Meet Zade Hikmat, a third-year PharmD student who co-founded a platform to support healthcare workers on the frontlines of the COVID-19 pandemic. Here, he shares about an impactful summer fellowship and where he hopes his career in pharmacy will take him.

Where is your hometown?

I was born in Iraq, grew up in the United Arab Emirates and moved to the United States in 2013 at the age of 19. Here in the United States, I consider my hometown to be Burbank, California.

What attracted you to the field of pharmacy? Any particular moment(s) that made you stop and think, “This is the path I want to take?”

I chose to pursue pharmacy as a career for several reasons. The first and foremost reason was to become a healthcare professional who can be a benefit to society. Pharmacy also offers a wide range of career opportunities. Now in my third year of pharmacy school, it’s even more clear than before that there are endless possibilities within the pharmacy field, from community and clinical pharmacy, to industry and managed care.

Why did you choose USC School of Pharmacy?

USC School of Pharmacy was at the top of my list among a few others. I did my research and soon realized that USC offered one of the best pharmacy programs in the nation taught by renowned faculty. One of the perks of being an established school is the strong commitment to extracurricular activities, which is evident in the multiple student organizations and events hosted here. All things considered, this was a deal too hard to pass on and after my interview day I knew that this was the school I wanted to attend.

Can you tell us about the work you do with the Cal Rights Meds Collaborative? How have you contributed and what have you learned through this experience?

Being a summer fellow at California Right Meds Collaborative was one of the best opportunities offered to me by USC Mann. I saw another side to pharmacy where we go a step further, from Medication Therapy Management (MTM) to Comprehensive Medication Management (CMM), where the pharmacists are working at the top of their licensure to provide clinical services to some of the most complex patient cases. I had the chance to work with health plans, learn about reimbursement, create workflows, establish pharmacist and technician modules and contribute to quality improvement. Above all, I gained incredible mentors — Dr. Steven Chen and Dr. Connie Kang — who created a positive learning environment for everyone involved.

Can you tell us about and what motivated you to start the project?

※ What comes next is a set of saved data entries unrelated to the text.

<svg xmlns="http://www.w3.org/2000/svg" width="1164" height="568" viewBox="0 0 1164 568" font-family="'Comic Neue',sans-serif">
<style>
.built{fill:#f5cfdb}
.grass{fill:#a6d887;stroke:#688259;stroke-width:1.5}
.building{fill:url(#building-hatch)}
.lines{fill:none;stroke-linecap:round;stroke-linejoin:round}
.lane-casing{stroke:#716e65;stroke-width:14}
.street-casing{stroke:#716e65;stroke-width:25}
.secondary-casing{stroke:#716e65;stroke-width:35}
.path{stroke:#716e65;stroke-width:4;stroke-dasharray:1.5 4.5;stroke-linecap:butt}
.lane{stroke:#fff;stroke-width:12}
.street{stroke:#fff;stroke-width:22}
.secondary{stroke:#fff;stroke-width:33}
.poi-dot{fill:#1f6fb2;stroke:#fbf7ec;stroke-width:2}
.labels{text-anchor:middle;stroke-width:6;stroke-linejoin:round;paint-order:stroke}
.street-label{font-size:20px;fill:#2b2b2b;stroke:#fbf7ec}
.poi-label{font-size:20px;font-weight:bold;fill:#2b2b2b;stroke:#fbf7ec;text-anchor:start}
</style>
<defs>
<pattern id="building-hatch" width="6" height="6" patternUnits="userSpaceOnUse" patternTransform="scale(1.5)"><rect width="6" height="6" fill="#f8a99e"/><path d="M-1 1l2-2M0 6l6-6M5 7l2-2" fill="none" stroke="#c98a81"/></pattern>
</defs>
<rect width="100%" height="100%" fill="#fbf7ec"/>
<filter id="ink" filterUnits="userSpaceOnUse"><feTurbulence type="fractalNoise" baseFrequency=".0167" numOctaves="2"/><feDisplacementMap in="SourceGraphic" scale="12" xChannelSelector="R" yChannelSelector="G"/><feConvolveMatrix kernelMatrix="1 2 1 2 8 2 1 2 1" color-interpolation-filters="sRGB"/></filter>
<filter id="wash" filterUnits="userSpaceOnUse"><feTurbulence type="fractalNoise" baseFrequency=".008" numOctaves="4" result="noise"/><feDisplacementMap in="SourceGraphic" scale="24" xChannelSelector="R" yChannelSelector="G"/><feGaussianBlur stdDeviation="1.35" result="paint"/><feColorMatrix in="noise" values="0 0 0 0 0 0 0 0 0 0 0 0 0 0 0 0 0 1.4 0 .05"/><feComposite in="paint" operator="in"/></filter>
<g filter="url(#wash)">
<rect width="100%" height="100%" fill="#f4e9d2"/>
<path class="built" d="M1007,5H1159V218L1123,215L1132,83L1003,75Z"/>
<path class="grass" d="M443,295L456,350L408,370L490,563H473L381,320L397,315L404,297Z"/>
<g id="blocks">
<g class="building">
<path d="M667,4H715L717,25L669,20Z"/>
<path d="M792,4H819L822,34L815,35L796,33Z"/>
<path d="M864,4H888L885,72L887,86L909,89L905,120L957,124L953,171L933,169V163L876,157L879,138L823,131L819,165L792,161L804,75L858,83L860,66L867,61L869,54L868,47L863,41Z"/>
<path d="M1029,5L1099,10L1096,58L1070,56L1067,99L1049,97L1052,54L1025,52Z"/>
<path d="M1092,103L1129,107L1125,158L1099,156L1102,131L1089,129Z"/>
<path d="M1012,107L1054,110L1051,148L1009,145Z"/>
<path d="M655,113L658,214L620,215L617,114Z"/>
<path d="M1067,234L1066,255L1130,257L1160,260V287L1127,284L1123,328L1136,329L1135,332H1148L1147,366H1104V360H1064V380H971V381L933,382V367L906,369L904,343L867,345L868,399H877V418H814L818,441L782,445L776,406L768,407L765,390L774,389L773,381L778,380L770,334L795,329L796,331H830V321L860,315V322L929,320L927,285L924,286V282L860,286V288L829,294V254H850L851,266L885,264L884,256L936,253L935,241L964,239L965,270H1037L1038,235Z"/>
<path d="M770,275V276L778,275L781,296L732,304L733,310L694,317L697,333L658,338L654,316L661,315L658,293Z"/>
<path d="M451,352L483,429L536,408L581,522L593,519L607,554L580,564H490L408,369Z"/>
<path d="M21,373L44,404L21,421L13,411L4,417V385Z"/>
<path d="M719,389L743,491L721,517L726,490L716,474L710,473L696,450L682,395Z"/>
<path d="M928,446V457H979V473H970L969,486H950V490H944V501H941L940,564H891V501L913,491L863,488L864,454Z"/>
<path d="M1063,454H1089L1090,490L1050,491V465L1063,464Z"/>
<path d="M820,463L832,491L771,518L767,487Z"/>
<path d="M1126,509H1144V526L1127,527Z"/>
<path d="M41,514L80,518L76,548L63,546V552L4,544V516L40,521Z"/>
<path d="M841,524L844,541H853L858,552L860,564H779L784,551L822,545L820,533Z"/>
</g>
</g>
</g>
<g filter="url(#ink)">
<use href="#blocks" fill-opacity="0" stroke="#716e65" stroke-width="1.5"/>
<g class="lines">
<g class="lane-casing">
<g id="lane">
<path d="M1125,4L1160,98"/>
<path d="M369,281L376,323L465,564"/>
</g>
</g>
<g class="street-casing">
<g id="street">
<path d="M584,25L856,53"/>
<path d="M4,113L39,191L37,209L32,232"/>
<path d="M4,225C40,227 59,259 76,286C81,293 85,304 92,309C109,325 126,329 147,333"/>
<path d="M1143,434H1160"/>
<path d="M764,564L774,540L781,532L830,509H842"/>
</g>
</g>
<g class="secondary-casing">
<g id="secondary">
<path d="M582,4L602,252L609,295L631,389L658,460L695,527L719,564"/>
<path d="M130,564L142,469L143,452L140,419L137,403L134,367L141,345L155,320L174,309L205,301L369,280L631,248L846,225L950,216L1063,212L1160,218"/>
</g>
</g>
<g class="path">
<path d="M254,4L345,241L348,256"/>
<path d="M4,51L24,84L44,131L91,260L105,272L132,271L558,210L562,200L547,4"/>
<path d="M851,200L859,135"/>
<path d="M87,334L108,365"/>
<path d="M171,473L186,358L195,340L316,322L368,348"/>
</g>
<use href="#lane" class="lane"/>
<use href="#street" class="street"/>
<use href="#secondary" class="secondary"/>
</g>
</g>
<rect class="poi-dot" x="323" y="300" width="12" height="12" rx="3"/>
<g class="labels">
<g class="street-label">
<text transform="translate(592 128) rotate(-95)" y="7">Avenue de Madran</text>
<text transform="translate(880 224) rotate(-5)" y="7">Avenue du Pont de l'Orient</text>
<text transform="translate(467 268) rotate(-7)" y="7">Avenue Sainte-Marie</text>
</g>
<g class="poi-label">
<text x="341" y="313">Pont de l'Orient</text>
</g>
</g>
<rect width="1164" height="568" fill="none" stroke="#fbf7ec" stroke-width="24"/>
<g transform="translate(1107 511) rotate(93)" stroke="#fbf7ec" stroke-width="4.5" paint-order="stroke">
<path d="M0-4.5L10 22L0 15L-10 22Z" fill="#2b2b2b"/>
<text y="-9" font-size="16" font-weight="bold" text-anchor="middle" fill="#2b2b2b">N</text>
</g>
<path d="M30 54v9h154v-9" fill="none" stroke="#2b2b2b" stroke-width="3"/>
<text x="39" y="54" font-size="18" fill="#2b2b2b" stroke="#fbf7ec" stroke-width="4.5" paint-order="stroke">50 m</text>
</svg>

It was early in the year around the months of March and April when the COVID-19 pandemic led to a nationwide quarantine. The personal protective equipment (PPE) shortage was real and had a negative impact on our healthcare workers who were on the frontlines. I wanted to help in any way possible, which led to the idea of connecting those in need of PPE with those who can donate supplies. The platform was born out of that necessity. After a few days of its initial release I talked to my classmate Avantika Pathak and this became our joint venture. At that point, the FDA released a temporary policy for the compounding of certain alcohol sanitizers during emergencies, so we shifted our focus to connecting pharmacies compounding hand sanitizers to facilities in need of hand sanitizers.

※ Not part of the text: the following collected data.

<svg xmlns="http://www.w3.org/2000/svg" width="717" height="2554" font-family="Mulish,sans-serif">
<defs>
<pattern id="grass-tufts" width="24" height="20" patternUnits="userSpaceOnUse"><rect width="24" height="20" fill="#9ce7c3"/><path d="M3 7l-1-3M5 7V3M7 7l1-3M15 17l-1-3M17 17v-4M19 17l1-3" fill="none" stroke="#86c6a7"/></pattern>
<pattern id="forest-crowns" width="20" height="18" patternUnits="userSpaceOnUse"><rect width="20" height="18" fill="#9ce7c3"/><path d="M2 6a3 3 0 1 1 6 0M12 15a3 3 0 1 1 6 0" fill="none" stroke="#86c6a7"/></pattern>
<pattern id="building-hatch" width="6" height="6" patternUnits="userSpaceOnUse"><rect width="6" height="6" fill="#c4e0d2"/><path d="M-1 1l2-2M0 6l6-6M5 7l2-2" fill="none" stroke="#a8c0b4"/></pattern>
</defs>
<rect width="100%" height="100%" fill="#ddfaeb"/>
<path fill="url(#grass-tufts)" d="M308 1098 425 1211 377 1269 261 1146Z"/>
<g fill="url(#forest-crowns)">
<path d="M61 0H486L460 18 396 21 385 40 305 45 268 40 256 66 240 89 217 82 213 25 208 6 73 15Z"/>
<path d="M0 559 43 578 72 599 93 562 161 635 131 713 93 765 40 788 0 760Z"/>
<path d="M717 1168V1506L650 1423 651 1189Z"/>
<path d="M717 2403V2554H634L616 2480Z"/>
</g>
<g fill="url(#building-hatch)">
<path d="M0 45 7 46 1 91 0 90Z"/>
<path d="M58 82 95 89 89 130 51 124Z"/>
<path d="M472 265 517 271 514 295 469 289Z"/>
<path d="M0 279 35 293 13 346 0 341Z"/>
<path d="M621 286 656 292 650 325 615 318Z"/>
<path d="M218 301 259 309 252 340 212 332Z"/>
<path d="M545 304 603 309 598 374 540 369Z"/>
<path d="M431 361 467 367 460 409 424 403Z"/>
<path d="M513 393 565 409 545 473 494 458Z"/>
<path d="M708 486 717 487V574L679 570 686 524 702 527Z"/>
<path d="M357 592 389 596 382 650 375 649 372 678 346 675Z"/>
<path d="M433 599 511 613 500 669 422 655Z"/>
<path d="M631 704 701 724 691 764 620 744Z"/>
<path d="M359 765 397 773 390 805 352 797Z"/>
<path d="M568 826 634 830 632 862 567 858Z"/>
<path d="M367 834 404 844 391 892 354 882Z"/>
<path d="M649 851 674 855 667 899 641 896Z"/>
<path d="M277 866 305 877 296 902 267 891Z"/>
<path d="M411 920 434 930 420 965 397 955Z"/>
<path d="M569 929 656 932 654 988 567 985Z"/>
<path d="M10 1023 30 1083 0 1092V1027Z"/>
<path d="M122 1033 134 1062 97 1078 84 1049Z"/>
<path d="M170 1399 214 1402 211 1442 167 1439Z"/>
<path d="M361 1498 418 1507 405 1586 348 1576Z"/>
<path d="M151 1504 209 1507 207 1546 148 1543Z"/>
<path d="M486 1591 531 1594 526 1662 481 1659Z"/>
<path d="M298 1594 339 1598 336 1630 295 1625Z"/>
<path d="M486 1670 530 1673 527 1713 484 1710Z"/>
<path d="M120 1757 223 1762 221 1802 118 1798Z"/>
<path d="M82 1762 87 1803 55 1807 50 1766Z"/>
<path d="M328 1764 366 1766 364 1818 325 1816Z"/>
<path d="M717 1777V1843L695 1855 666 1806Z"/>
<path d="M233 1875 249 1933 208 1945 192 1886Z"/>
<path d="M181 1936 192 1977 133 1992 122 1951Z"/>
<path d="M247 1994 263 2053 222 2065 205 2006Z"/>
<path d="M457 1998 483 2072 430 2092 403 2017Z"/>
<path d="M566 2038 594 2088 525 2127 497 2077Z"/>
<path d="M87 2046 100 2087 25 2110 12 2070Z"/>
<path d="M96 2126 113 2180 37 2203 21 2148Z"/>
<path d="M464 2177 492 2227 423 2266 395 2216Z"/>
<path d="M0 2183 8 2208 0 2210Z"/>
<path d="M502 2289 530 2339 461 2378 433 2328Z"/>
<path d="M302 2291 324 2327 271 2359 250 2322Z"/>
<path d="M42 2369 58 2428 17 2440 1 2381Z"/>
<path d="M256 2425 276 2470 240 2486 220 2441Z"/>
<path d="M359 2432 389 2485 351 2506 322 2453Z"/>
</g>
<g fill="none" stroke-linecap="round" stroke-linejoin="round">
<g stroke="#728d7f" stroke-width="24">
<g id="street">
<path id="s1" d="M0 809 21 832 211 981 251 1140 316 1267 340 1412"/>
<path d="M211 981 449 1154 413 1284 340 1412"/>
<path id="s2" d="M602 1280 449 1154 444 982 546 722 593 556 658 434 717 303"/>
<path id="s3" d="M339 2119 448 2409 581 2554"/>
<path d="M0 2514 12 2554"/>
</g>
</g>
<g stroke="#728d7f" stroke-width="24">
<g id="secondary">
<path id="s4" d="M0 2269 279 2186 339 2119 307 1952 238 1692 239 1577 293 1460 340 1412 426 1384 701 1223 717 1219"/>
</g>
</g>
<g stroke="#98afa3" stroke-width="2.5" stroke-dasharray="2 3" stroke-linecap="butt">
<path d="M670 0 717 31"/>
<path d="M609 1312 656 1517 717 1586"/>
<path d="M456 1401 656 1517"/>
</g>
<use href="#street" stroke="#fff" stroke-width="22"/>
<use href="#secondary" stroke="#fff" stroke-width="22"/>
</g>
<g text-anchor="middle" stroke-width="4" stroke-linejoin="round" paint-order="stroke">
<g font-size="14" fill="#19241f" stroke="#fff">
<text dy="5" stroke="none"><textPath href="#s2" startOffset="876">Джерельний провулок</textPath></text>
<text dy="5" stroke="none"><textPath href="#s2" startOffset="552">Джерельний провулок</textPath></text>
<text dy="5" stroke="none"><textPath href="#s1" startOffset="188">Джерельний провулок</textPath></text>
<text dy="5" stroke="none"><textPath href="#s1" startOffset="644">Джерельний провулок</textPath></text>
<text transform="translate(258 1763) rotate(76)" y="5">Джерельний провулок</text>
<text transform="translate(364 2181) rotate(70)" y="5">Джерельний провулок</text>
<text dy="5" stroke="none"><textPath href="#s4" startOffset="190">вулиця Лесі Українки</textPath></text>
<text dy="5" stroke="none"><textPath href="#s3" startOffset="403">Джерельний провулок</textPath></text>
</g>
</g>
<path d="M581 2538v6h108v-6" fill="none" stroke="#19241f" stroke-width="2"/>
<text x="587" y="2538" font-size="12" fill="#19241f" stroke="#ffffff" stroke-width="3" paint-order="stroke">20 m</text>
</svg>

What are your career aspirations?

By participating in the annual National Pharmacy and Therapeutics (P&T) Competition for student pharmacists and taking elective classes, I’ve come to realize that I’m very interested in pharmaceutical economics. However, I also enjoy the clinical aspect of pharmacy. Hopefully upon graduation I’ll be able to work in a field that combines these two interests.

What’s a fun fact about you that most people don’t know about?

I enjoy walking every day and hiking on the weekends. My average daily walk is four to five miles. The best time I spend is when I’m outdoors.